__ASSIGNED TASK__. From the entries below, count the lines with "Figure". Write only the count.

__DATA PROVIDED__.
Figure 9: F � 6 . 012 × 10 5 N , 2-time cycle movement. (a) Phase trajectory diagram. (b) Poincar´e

==

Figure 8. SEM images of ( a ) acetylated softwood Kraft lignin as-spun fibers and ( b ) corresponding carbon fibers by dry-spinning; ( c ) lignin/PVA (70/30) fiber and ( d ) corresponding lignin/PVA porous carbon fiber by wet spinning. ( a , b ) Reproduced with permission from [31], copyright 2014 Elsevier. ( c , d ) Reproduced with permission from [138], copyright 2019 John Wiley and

* * *

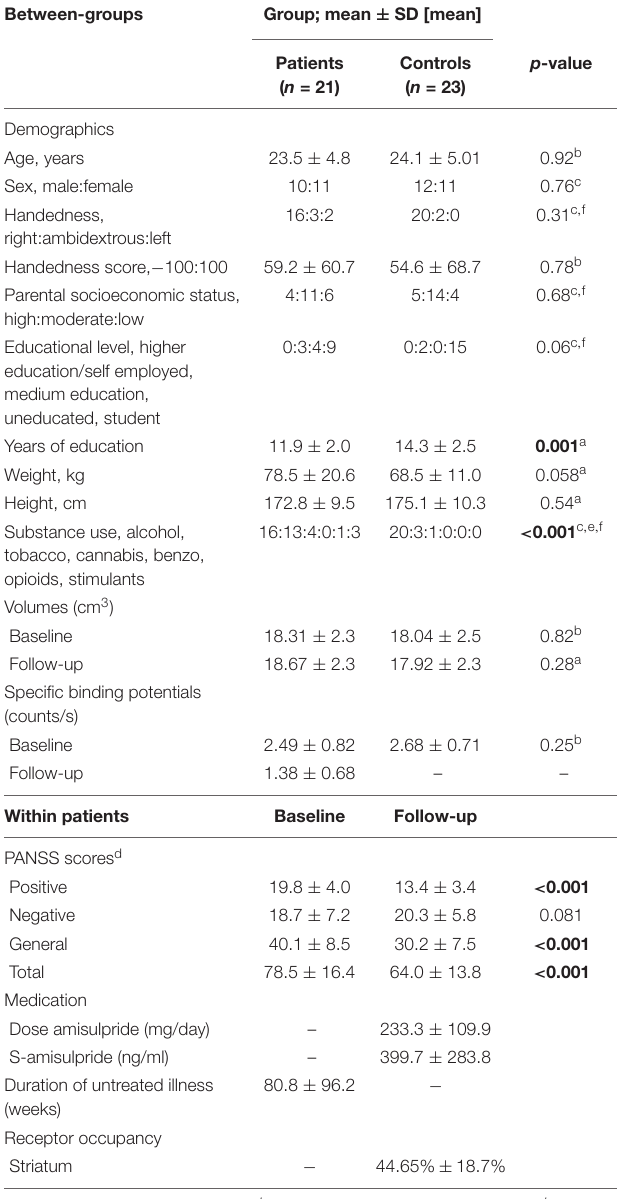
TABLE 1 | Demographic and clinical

__ANSWER TO THIS PROBLEM__. 2